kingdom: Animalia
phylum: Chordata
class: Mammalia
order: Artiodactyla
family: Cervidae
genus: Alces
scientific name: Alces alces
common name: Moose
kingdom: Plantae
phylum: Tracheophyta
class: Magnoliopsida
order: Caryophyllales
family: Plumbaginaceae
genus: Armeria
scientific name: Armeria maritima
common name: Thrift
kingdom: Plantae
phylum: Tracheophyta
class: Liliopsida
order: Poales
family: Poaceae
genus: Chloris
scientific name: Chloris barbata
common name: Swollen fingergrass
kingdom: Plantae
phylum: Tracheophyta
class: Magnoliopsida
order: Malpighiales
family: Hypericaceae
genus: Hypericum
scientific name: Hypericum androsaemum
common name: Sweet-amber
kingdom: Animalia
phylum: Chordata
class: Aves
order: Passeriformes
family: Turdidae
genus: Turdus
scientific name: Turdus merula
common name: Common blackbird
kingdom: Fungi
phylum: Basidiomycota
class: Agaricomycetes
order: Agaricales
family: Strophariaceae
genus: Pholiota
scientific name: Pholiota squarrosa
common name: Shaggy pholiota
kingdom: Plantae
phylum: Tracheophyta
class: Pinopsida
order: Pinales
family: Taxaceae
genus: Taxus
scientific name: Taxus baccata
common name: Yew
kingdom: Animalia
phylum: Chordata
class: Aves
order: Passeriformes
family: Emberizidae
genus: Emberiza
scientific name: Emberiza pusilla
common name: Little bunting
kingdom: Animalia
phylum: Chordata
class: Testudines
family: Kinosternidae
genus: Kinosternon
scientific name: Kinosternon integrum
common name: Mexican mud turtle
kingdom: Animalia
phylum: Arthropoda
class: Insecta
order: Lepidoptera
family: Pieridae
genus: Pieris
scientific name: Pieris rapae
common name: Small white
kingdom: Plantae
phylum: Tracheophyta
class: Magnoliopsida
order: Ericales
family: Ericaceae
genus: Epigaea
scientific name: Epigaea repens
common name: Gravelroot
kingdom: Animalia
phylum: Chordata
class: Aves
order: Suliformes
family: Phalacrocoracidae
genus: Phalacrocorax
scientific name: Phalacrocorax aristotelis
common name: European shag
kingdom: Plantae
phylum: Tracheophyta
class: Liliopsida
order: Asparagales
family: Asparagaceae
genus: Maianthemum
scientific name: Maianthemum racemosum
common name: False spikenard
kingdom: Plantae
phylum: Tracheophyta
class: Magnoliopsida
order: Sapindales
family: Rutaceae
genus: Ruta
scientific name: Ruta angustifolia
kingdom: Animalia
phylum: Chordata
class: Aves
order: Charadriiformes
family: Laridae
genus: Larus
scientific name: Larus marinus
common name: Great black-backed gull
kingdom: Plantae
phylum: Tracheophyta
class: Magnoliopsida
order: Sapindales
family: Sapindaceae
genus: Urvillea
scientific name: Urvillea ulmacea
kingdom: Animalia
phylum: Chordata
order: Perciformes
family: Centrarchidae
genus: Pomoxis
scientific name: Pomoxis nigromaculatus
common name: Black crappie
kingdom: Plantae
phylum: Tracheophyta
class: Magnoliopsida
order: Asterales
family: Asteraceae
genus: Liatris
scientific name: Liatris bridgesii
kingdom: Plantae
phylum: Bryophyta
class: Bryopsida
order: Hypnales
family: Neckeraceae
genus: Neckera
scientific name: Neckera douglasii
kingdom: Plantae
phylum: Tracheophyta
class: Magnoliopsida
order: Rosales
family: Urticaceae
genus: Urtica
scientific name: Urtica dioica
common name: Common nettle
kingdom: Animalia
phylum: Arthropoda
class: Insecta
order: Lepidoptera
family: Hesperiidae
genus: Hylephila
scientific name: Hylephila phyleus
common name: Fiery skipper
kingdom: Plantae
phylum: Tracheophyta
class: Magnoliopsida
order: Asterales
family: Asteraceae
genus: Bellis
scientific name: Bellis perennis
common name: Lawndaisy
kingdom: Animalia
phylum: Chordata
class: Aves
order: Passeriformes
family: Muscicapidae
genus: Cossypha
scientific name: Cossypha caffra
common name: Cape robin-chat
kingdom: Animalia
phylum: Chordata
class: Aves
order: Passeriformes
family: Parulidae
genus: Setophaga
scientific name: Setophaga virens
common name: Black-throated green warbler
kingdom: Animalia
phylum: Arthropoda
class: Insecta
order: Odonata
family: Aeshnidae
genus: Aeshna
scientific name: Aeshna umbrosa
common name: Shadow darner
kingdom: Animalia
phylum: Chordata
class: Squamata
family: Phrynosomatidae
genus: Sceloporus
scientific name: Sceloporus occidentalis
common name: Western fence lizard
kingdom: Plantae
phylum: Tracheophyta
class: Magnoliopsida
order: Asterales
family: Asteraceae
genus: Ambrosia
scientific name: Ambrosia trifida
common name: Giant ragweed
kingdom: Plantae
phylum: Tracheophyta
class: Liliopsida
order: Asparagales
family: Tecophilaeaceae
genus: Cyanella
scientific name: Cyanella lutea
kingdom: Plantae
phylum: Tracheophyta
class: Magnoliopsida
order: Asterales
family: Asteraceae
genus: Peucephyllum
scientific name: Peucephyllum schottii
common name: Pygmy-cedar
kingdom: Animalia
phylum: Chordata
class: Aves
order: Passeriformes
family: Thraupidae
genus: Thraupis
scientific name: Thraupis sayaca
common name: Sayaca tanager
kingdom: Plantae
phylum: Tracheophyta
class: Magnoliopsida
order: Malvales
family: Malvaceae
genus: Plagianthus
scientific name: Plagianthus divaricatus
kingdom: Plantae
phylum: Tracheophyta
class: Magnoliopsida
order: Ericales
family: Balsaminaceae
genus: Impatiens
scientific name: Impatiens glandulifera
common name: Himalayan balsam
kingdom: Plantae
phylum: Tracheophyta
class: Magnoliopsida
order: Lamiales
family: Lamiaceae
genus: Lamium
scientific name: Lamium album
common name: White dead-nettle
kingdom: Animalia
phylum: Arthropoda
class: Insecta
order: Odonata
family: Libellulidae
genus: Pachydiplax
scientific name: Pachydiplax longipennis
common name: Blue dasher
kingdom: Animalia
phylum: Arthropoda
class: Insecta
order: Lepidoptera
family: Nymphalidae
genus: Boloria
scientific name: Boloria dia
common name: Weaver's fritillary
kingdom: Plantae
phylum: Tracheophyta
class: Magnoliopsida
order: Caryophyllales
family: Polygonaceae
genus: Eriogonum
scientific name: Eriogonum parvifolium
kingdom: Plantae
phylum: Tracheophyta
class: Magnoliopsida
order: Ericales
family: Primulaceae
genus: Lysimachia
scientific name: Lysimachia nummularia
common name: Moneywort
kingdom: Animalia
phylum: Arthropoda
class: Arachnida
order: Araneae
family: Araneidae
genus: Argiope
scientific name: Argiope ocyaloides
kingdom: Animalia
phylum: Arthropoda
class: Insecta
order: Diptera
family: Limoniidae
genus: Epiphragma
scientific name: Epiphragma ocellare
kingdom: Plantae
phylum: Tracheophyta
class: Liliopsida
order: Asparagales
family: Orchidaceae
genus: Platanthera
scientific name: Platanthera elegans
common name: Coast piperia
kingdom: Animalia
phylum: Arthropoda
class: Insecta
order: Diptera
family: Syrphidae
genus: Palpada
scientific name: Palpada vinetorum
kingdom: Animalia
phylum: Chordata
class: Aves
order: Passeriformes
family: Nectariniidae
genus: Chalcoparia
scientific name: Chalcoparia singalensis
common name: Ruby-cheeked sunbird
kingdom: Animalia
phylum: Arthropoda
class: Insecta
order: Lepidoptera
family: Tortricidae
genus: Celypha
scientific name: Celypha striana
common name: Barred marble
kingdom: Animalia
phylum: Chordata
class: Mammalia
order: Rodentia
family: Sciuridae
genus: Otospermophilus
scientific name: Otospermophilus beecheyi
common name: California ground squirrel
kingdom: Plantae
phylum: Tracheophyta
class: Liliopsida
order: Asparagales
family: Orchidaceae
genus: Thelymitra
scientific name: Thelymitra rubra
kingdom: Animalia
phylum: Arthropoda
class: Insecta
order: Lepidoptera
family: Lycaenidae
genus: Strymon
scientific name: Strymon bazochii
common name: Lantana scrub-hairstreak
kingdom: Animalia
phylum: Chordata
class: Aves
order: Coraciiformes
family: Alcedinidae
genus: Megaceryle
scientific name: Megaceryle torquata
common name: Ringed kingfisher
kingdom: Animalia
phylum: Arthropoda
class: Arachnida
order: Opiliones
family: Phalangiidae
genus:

--------------------

The request » Please update the items starting at the very first line and ending at the line containing "genus: Hypericum", changing "common name" to "vernacular name" and keeping everything else the same. Give back only those lines.

Finished task »
kingdom: Animalia
phylum: Chordata
class: Mammalia
order: Artiodactyla
family: Cervidae
genus: Alces
scientific name: Alces alces
vernacular name: Moose
kingdom: Plantae
phylum: Tracheophyta
class: Magnoliopsida
order: Caryophyllales
family: Plumbaginaceae
genus: Armeria
scientific name: Armeria maritima
vernacular name: Thrift
kingdom: Plantae
phylum: Tracheophyta
class: Liliopsida
order: Poales
family: Poaceae
genus: Chloris
scientific name: Chloris barbata
vernacular name: Swollen fingergrass
kingdom: Plantae
phylum: Tracheophyta
class: Magnoliopsida
order: Malpighiales
family: Hypericaceae
genus: Hypericum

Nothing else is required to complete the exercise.